» Source passage
● ● ● ● ●
Put another way, would you suggest we wrap our garbage in gold leaf before throwing it into the trash can? That is what shooting stuff into space amounts to from a costs viewpoint.
Mort Furd: Build a garbage can that will hold nuclear waste long enough for it all to become lead, and we’ll abandon all talk of shooting it into space. For any credit, ensure that future generations, who will not share a language with us, will not be harmed by our mistakes.
Put it back where it came from - under ground. The extremely radioactive stuff has a shorter half-life, and the lesser stuff is what you’ve pretty much dug up anyways.
Dig a deep hole somewhere where plates come together in the Earth’s crust and dump it in. Dig your hole so that the plate tectonics will push the crap further down and the problem is solved.
It’ll probably cost as much as firing it off into space, but it won’t be a dangerous.
● ● ● ● ●
» Data extracts
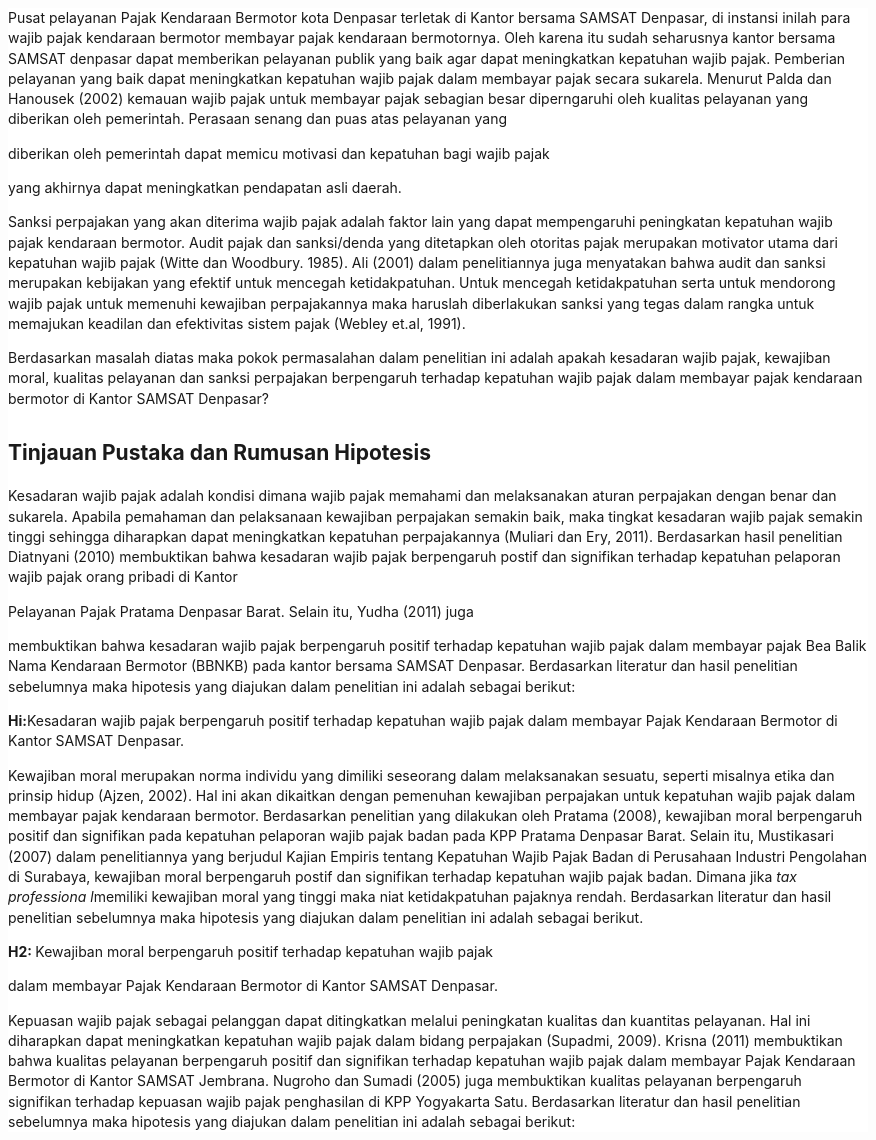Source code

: <p><span class="font3">Pusat pelayanan Pajak Kendaraan Bermotor kota Denpasar terletak di Kantor bersama SAMSAT Denpasar, di instansi inilah para wajib pajak kendaraan bermotor membayar pajak kendaraan bermotornya. Oleh karena itu sudah seharusnya kantor bersama SAMSAT denpasar dapat memberikan pelayanan publik yang baik agar dapat meningkatkan kepatuhan wajib pajak. Pemberian pelayanan yang baik dapat meningkatkan kepatuhan wajib pajak dalam membayar pajak secara sukarela. Menurut Palda dan Hanousek (2002) kemauan wajib pajak untuk membayar pajak sebagian besar diperngaruhi oleh kualitas pelayanan yang diberikan oleh pemerintah. Perasaan senang dan puas atas pelayanan yang</span></p>
<p><span class="font3">diberikan oleh pemerintah dapat memicu motivasi dan kepatuhan bagi wajib pajak</span></p>
<p><span class="font3">yang akhirnya dapat meningkatkan pendapatan asli daerah.</span></p>
<p><span class="font3">Sanksi perpajakan yang akan diterima wajib pajak adalah faktor lain yang dapat mempengaruhi peningkatan kepatuhan wajib pajak kendaraan bermotor. Audit pajak dan sanksi/denda yang ditetapkan oleh otoritas pajak merupakan motivator utama dari kepatuhan wajib pajak (Witte dan Woodbury. 1985). Ali (2001) dalam penelitiannya juga menyatakan bahwa audit dan sanksi merupakan kebijakan yang efektif untuk mencegah ketidakpatuhan. Untuk mencegah ketidakpatuhan serta untuk mendorong wajib pajak untuk memenuhi kewajiban perpajakannya maka haruslah diberlakukan sanksi yang tegas dalam rangka untuk memajukan keadilan dan efektivitas sistem pajak (Webley et.al, 1991).</span></p>
<p><span class="font3">Berdasarkan masalah diatas maka pokok permasalahan dalam penelitian ini adalah apakah kesadaran wajib pajak, kewajiban moral, kualitas pelayanan dan sanksi perpajakan berpengaruh terhadap kepatuhan wajib pajak dalam membayar pajak kendaraan bermotor di Kantor SAMSAT Denpasar?</span></p>
<h2><a name="bookmark10"></a><span class="font3" style="font-weight:bold;"><a name="bookmark11"></a>Tinjauan Pustaka dan Rumusan Hipotesis</span></h2>
<p><span class="font3">Kesadaran wajib pajak adalah kondisi dimana wajib pajak memahami dan melaksanakan aturan perpajakan dengan benar dan sukarela. Apabila pemahaman dan pelaksanaan kewajiban perpajakan semakin baik, maka tingkat kesadaran wajib pajak semakin tinggi sehingga diharapkan dapat meningkatkan kepatuhan perpajakannya (Muliari dan Ery, 2011). Berdasarkan hasil penelitian Diatnyani (2010) membuktikan bahwa kesadaran wajib pajak berpengaruh postif dan signifikan terhadap kepatuhan pelaporan wajib pajak orang pribadi di Kantor</span></p>
<p><span class="font3">Pelayanan Pajak Pratama Denpasar Barat. Selain itu, Yudha (2011) juga</span></p>
<p><span class="font3">membuktikan bahwa kesadaran wajib pajak berpengaruh positif terhadap kepatuhan wajib pajak dalam membayar pajak Bea Balik Nama Kendaraan Bermotor (BBNKB) pada kantor bersama SAMSAT Denpasar. Berdasarkan literatur dan hasil penelitian sebelumnya maka hipotesis yang diajukan dalam penelitian ini adalah sebagai berikut:</span></p>
<p><span class="font3" style="font-weight:bold;">H</span><span class="font1" style="font-weight:bold;">i</span><span class="font3" style="font-weight:bold;">:</span><span class="font3">Kesadaran wajib pajak berpengaruh positif terhadap kepatuhan wajib pajak dalam membayar Pajak Kendaraan Bermotor di Kantor SAMSAT Denpasar.</span></p>
<p><span class="font3">Kewajiban moral merupakan norma individu yang dimiliki seseorang dalam melaksanakan sesuatu, seperti misalnya etika dan prinsip hidup (Ajzen, 2002). Hal ini akan dikaitkan dengan pemenuhan kewajiban perpajakan untuk kepatuhan wajib pajak dalam membayar pajak kendaraan bermotor. Berdasarkan penelitian yang dilakukan oleh Pratama (2008), kewajiban moral berpengaruh positif dan signifikan pada kepatuhan pelaporan wajib pajak badan pada KPP Pratama Denpasar Barat. Selain itu, Mustikasari (2007) dalam penelitiannya yang berjudul Kajian Empiris tentang Kepatuhan Wajib Pajak Badan di Perusahaan Industri Pengolahan di Surabaya, kewajiban moral berpengaruh postif dan signifikan terhadap kepatuhan wajib pajak badan. Dimana jika </span><span class="font3" style="font-style:italic;">tax professiona l</span><span class="font3">memiliki kewajiban moral yang tinggi maka niat ketidakpatuhan pajaknya rendah. Berdasarkan literatur dan hasil penelitian sebelumnya maka hipotesis yang diajukan dalam penelitian ini adalah sebagai berikut.</span></p>
<p><span class="font3" style="font-weight:bold;">H</span><span class="font1" style="font-weight:bold;">2</span><span class="font3" style="font-weight:bold;">: </span><span class="font3">Kewajiban moral berpengaruh positif terhadap kepatuhan wajib pajak</span></p>
<p><span class="font3">dalam membayar Pajak Kendaraan Bermotor di Kantor SAMSAT Denpasar.</span></p>
<p><span class="font3">Kepuasan wajib pajak sebagai pelanggan dapat ditingkatkan melalui peningkatan kualitas dan kuantitas pelayanan. Hal ini diharapkan dapat meningkatkan kepatuhan wajib pajak dalam bidang perpajakan (Supadmi, 2009). Krisna (2011) membuktikan bahwa kualitas pelayanan berpengaruh positif dan signifikan terhadap kepatuhan wajib pajak dalam membayar Pajak Kendaraan Bermotor di Kantor SAMSAT Jembrana. Nugroho dan Sumadi (2005) juga membuktikan kualitas pelayanan berpengaruh signifikan terhadap kepuasan wajib pajak penghasilan di KPP Yogyakarta Satu. Berdasarkan literatur dan hasil penelitian sebelumnya maka hipotesis yang diajukan dalam penelitian ini adalah sebagai berikut:</span></p>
● ● ● ● ●
» Prompt
Could you pick up the forum discussion on disposing of nuclear waste after its final post and continue it?

» Response
Besides all of that, what makes you think you’d actually manage a successful launch? The Greens over here in Germany routinely sabotage (or try to sabotage) rail transport of nuclear waste. They’d raise such holy hell about the launch that it almost certainly would be cancelled, and if it wasn’t some Green would try to screw it up just to prove how dangerous it is to launch a ship carrying such stuff.
As an aside, what would happen if we just dumped nuclear waste into the lava pit at Kilauea? Would radioactive gas immediately gush out? Would the lava flows that roll out and harden be much more radioactive than usual?